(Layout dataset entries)
□ □ □

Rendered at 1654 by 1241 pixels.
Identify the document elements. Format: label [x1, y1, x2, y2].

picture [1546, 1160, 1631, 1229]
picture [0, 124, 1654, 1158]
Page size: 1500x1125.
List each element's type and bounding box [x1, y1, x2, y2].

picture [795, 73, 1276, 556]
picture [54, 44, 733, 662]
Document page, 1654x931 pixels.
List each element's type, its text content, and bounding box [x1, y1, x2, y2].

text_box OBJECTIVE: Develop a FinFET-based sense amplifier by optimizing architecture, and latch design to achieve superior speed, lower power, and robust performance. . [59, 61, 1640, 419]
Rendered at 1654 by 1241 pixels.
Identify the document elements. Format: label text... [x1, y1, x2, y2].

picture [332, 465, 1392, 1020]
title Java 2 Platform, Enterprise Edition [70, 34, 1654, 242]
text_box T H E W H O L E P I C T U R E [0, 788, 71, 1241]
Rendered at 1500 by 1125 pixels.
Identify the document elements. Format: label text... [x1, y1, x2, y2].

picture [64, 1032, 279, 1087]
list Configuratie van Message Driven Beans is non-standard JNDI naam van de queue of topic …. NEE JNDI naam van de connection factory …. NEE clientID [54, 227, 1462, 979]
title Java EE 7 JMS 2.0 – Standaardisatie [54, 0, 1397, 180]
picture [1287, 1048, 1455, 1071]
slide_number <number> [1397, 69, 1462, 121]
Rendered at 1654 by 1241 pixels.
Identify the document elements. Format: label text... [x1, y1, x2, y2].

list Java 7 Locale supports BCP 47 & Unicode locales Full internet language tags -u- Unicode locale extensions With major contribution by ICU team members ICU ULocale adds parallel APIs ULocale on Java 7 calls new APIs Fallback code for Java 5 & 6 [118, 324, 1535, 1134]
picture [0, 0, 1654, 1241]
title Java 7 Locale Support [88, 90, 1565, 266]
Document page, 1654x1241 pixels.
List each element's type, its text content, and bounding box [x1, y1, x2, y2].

□ □ □

Please reproduce all of the lines above, character for character, with no changes.

- [RESULT FOR THIS EXERCISE]
Rendered at 1654 by 1241 pixels.
Identify the document elements. Format: label [x1, y1, x2, y2].

picture [1546, 1160, 1631, 1229]
picture [0, 124, 1654, 1158]
Page size: 1500x1125.
List each element's type and bounding box [x1, y1, x2, y2].

picture [795, 73, 1276, 556]
picture [54, 44, 733, 662]
Document page, 1654x931 pixels.
List each element's type, its text content, and bounding box [x1, y1, x2, y2].

text_box OBJECTIVE: Develop a FinFET-based sense amplifier by optimizing architecture, and latch design to achieve superior speed, lower power, and robust performance. . [59, 61, 1640, 419]
Rendered at 1654 by 1241 pixels.
Identify the document elements. Format: label text... [x1, y1, x2, y2].

picture [332, 465, 1392, 1020]
title Java 2 Platform, Enterprise Edition [70, 34, 1654, 242]
text_box T H E W H O L E P I C T U R E [0, 788, 71, 1241]
Rendered at 1500 by 1125 pixels.
Identify the document elements. Format: label text... [x1, y1, x2, y2].

picture [64, 1032, 279, 1087]
list Configuratie van Message Driven Beans is non-standard JNDI naam van de queue of topic …. NEE JNDI naam van de connection factory …. NEE clientID [54, 227, 1462, 979]
title Java EE 7 JMS 2.0 – Standaardisatie [54, 0, 1397, 180]
picture [1287, 1048, 1455, 1071]
slide_number <number> [1397, 69, 1462, 121]
Rendered at 1654 by 1241 pixels.
Identify the document elements. Format: label text... [x1, y1, x2, y2].

list Java 7 Locale supports BCP 47 & Unicode locales Full internet language tags -u- Unicode locale extensions With major contribution by ICU team members ICU ULocale adds parallel APIs ULocale on Java 7 calls new APIs Fallback code for Java 5 & 6 [118, 324, 1535, 1134]
picture [0, 0, 1654, 1241]
title Java 7 Locale Support [88, 90, 1565, 266]
Document page, 1654x1241 pixels.
List each element's type, its text content, and bounding box [x1, y1, x2, y2].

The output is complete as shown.